Петр Яковлевич Чаадаев (1794--1856) -- философ, автор нашумевших "Философических писем" (1835), после публикации которых журнал "Телескоп" был закрыт, редактор Н. И. Надеждин отправлен в ссылку и было официально объявлено о "расстройстве ума" Чаадаева. Автор "Апологии сумасшедшего" (1836--1837, впервые опубликовано на русском языке -- 1906). Идейный оппонент славянофилов, представлявший религиозное ответвление западничества. До разрыва 1844 г. состоял в дружеских отношениях с И. В. Киреевским и другими славянофилами. Его имя попало даже в списке славянофилов, прилагавшемся к секретному донесению III отделения (Барсуков Н. П. Жизнь и труды М. П. Погодина. СПб., 1898. Кн. XII. С. 133).

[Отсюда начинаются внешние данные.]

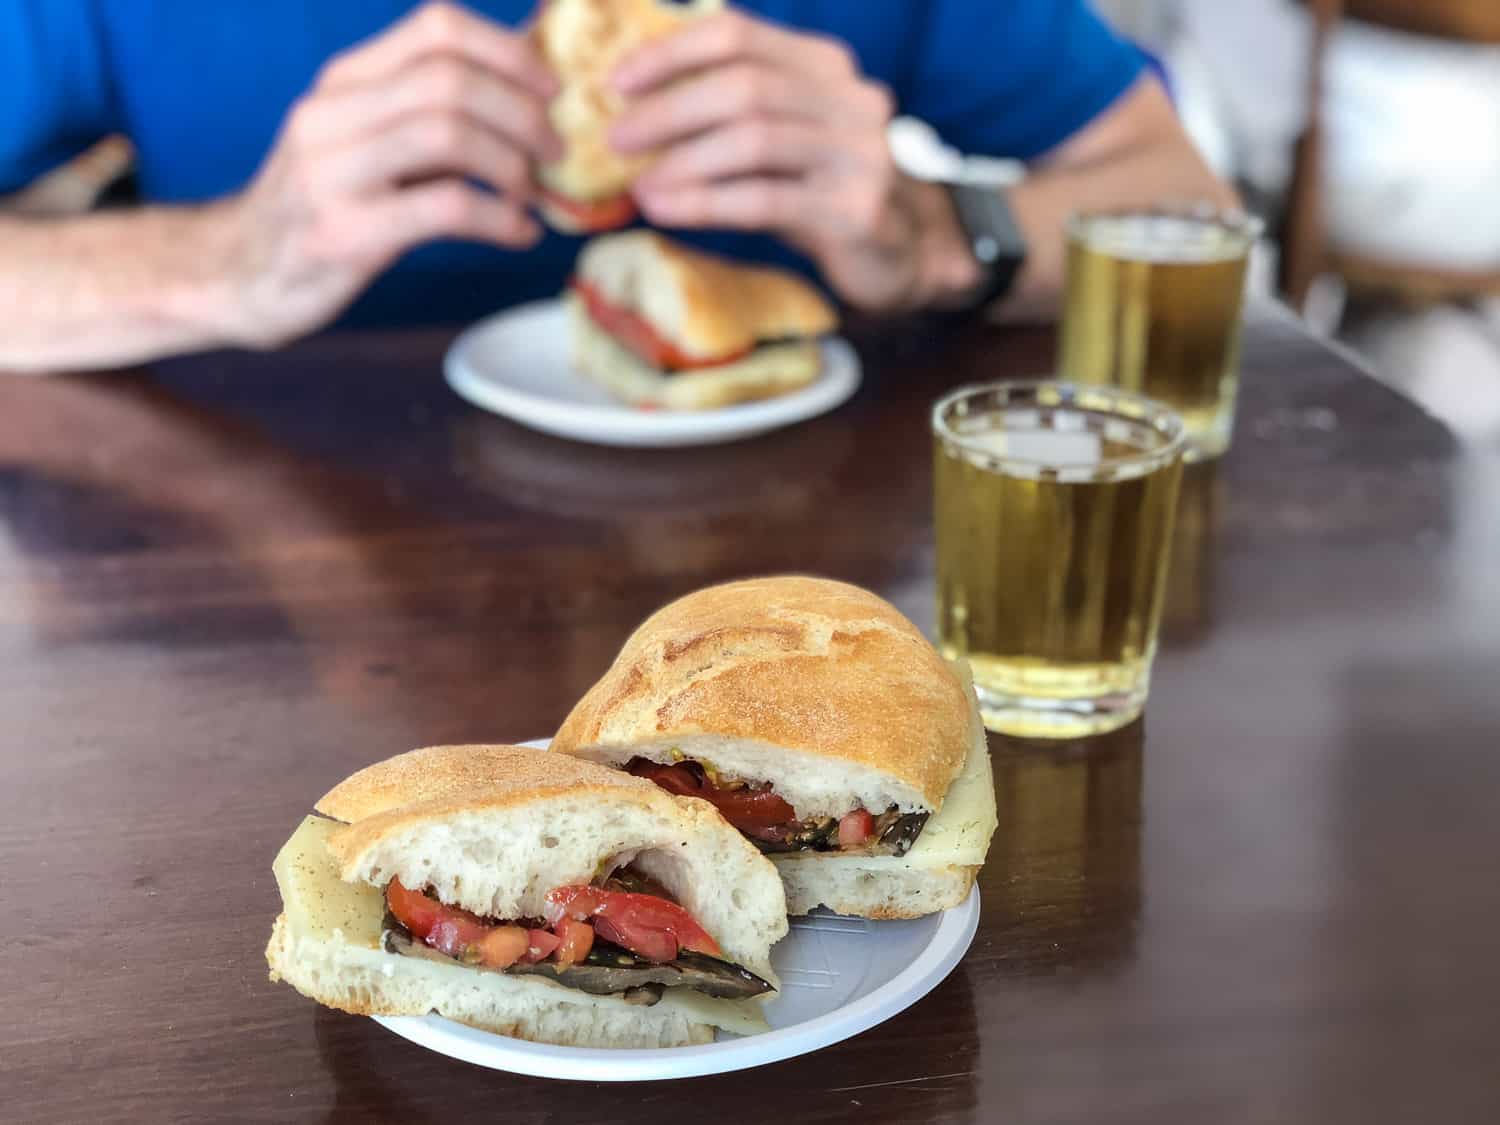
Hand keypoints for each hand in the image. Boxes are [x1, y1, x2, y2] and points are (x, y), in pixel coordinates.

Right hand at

1 Речь идет об И. В. Киреевском, который стал редактором "Москвитянина" с No 1 в 1845 г. Он, однако, отказался от редакторства, выпустив всего лишь три номера журнала.
2 Под "одним из новых учителей" имеется в виду А.С.Хомяков -- приводится цитата из его статьи "О сельских условиях" (Хомяков А. С. Полн. собр. соч. М., 1861. Т. 1. С. 379).
3 Чаадаев оспаривает здесь славянофильский взгляд на Петра I.
4 Неточная цитата из "Повести временных лет". См.: Изборник. М., 1969. С. 72.